_ABOUT THIS TASK:_ Return the data that follows exactly. Include every line.

_LISTED ENTRIES:_
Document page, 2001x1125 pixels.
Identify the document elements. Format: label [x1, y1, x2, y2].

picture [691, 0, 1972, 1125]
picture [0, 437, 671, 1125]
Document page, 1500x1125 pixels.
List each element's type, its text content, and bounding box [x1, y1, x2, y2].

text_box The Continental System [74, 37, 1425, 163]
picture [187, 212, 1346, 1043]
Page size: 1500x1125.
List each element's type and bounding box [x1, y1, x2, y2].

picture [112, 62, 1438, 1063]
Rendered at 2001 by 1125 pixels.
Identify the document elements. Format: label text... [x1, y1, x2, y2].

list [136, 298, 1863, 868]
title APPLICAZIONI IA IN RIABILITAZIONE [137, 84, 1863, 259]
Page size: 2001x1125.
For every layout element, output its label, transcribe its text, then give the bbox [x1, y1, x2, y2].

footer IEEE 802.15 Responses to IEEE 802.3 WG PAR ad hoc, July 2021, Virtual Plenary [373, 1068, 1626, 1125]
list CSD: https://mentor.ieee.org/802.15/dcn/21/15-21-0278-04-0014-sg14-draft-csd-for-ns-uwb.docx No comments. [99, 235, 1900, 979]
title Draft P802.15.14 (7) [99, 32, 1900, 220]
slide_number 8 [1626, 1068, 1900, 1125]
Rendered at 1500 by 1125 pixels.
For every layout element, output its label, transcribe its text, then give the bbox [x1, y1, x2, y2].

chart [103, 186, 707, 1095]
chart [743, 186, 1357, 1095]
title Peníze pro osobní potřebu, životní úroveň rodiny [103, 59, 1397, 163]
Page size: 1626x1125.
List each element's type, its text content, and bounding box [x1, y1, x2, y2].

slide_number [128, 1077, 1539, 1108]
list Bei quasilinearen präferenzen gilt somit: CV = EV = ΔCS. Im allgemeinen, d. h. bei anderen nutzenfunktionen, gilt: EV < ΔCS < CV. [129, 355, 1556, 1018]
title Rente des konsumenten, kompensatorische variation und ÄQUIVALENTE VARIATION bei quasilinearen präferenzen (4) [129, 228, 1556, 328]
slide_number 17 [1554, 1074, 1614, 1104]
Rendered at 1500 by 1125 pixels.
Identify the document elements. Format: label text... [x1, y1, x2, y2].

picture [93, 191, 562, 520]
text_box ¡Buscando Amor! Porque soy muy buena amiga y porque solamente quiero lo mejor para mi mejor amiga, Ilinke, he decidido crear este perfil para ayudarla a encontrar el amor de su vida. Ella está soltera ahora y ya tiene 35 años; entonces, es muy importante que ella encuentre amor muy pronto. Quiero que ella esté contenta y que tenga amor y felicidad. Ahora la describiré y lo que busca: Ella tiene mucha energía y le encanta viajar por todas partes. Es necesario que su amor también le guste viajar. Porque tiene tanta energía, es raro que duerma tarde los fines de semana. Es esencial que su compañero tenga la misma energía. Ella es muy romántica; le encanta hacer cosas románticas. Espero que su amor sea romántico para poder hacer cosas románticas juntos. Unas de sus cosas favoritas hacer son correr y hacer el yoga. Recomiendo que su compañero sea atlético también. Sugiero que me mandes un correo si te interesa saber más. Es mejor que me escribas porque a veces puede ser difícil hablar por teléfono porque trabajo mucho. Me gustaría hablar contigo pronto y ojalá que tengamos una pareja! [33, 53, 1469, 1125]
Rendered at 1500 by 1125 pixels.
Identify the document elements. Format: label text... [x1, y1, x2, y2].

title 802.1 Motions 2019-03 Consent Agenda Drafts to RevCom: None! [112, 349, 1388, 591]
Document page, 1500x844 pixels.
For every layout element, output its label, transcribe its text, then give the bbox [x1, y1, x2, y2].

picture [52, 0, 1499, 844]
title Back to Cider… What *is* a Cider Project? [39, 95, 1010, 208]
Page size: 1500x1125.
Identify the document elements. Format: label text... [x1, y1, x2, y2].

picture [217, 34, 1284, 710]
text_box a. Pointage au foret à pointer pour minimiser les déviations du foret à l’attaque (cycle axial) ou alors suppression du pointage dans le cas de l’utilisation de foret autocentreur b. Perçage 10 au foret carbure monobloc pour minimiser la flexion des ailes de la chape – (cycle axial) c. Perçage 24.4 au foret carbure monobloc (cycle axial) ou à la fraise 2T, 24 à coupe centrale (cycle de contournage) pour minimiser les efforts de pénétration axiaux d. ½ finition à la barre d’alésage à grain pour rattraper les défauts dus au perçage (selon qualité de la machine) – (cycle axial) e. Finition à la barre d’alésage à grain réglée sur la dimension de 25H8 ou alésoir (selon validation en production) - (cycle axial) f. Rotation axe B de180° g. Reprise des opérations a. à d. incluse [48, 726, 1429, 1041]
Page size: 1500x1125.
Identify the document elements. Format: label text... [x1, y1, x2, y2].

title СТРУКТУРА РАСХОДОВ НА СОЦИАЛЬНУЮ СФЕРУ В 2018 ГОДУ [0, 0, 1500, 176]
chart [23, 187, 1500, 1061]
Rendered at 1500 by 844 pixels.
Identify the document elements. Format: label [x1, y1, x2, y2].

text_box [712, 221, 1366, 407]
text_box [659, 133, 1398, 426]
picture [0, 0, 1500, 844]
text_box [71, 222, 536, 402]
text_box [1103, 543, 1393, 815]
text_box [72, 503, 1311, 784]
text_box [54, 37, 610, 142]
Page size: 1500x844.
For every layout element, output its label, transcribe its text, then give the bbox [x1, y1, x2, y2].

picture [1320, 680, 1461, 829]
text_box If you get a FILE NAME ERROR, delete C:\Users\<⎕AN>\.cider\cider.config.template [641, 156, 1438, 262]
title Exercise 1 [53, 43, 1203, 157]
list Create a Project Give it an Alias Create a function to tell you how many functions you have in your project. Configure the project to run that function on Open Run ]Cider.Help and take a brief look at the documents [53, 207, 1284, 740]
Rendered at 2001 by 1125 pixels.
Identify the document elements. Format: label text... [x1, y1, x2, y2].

_RESPONSE TO THE TASK:_
Document page, 2001x1125 pixels.
Identify the document elements. Format: label [x1, y1, x2, y2].

picture [691, 0, 1972, 1125]
picture [0, 437, 671, 1125]
Document page, 1500x1125 pixels.
List each element's type, its text content, and bounding box [x1, y1, x2, y2].

text_box The Continental System [74, 37, 1425, 163]
picture [187, 212, 1346, 1043]
Page size: 1500x1125.
List each element's type and bounding box [x1, y1, x2, y2].

picture [112, 62, 1438, 1063]
Rendered at 2001 by 1125 pixels.
Identify the document elements. Format: label text... [x1, y1, x2, y2].

list [136, 298, 1863, 868]
title APPLICAZIONI IA IN RIABILITAZIONE [137, 84, 1863, 259]
Page size: 2001x1125.
For every layout element, output its label, transcribe its text, then give the bbox [x1, y1, x2, y2].

footer IEEE 802.15 Responses to IEEE 802.3 WG PAR ad hoc, July 2021, Virtual Plenary [373, 1068, 1626, 1125]
list CSD: https://mentor.ieee.org/802.15/dcn/21/15-21-0278-04-0014-sg14-draft-csd-for-ns-uwb.docx No comments. [99, 235, 1900, 979]
title Draft P802.15.14 (7) [99, 32, 1900, 220]
slide_number 8 [1626, 1068, 1900, 1125]
Rendered at 1500 by 1125 pixels.
For every layout element, output its label, transcribe its text, then give the bbox [x1, y1, x2, y2].

chart [103, 186, 707, 1095]
chart [743, 186, 1357, 1095]
title Peníze pro osobní potřebu, životní úroveň rodiny [103, 59, 1397, 163]
Page size: 1626x1125.
List each element's type, its text content, and bounding box [x1, y1, x2, y2].

slide_number [128, 1077, 1539, 1108]
list Bei quasilinearen präferenzen gilt somit: CV = EV = ΔCS. Im allgemeinen, d. h. bei anderen nutzenfunktionen, gilt: EV < ΔCS < CV. [129, 355, 1556, 1018]
title Rente des konsumenten, kompensatorische variation und ÄQUIVALENTE VARIATION bei quasilinearen präferenzen (4) [129, 228, 1556, 328]
slide_number 17 [1554, 1074, 1614, 1104]
Rendered at 1500 by 1125 pixels.
Identify the document elements. Format: label text... [x1, y1, x2, y2].

picture [93, 191, 562, 520]
text_box ¡Buscando Amor! Porque soy muy buena amiga y porque solamente quiero lo mejor para mi mejor amiga, Ilinke, he decidido crear este perfil para ayudarla a encontrar el amor de su vida. Ella está soltera ahora y ya tiene 35 años; entonces, es muy importante que ella encuentre amor muy pronto. Quiero que ella esté contenta y que tenga amor y felicidad. Ahora la describiré y lo que busca: Ella tiene mucha energía y le encanta viajar por todas partes. Es necesario que su amor también le guste viajar. Porque tiene tanta energía, es raro que duerma tarde los fines de semana. Es esencial que su compañero tenga la misma energía. Ella es muy romántica; le encanta hacer cosas románticas. Espero que su amor sea romántico para poder hacer cosas románticas juntos. Unas de sus cosas favoritas hacer son correr y hacer el yoga. Recomiendo que su compañero sea atlético también. Sugiero que me mandes un correo si te interesa saber más. Es mejor que me escribas porque a veces puede ser difícil hablar por teléfono porque trabajo mucho. Me gustaría hablar contigo pronto y ojalá que tengamos una pareja! [33, 53, 1469, 1125]
Rendered at 1500 by 1125 pixels.
Identify the document elements. Format: label text... [x1, y1, x2, y2].

title 802.1 Motions 2019-03 Consent Agenda Drafts to RevCom: None! [112, 349, 1388, 591]
Document page, 1500x844 pixels.
For every layout element, output its label, transcribe its text, then give the bbox [x1, y1, x2, y2].

picture [52, 0, 1499, 844]
title Back to Cider… What *is* a Cider Project? [39, 95, 1010, 208]
Page size: 1500x1125.
Identify the document elements. Format: label text... [x1, y1, x2, y2].

picture [217, 34, 1284, 710]
text_box a. Pointage au foret à pointer pour minimiser les déviations du foret à l’attaque (cycle axial) ou alors suppression du pointage dans le cas de l’utilisation de foret autocentreur b. Perçage 10 au foret carbure monobloc pour minimiser la flexion des ailes de la chape – (cycle axial) c. Perçage 24.4 au foret carbure monobloc (cycle axial) ou à la fraise 2T, 24 à coupe centrale (cycle de contournage) pour minimiser les efforts de pénétration axiaux d. ½ finition à la barre d’alésage à grain pour rattraper les défauts dus au perçage (selon qualité de la machine) – (cycle axial) e. Finition à la barre d’alésage à grain réglée sur la dimension de 25H8 ou alésoir (selon validation en production) - (cycle axial) f. Rotation axe B de180° g. Reprise des opérations a. à d. incluse [48, 726, 1429, 1041]
Page size: 1500x1125.
Identify the document elements. Format: label text... [x1, y1, x2, y2].

title СТРУКТУРА РАСХОДОВ НА СОЦИАЛЬНУЮ СФЕРУ В 2018 ГОДУ [0, 0, 1500, 176]
chart [23, 187, 1500, 1061]
Rendered at 1500 by 844 pixels.
Identify the document elements. Format: label [x1, y1, x2, y2].

text_box [712, 221, 1366, 407]
text_box [659, 133, 1398, 426]
picture [0, 0, 1500, 844]
text_box [71, 222, 536, 402]
text_box [1103, 543, 1393, 815]
text_box [72, 503, 1311, 784]
text_box [54, 37, 610, 142]
Page size: 1500x844.
For every layout element, output its label, transcribe its text, then give the bbox [x1, y1, x2, y2].

picture [1320, 680, 1461, 829]
text_box If you get a FILE NAME ERROR, delete C:\Users\<⎕AN>\.cider\cider.config.template [641, 156, 1438, 262]
title Exercise 1 [53, 43, 1203, 157]
list Create a Project Give it an Alias Create a function to tell you how many functions you have in your project. Configure the project to run that function on Open Run ]Cider.Help and take a brief look at the documents [53, 207, 1284, 740]
Rendered at 2001 by 1125 pixels.
Identify the document elements. Format: label text... [x1, y1, x2, y2].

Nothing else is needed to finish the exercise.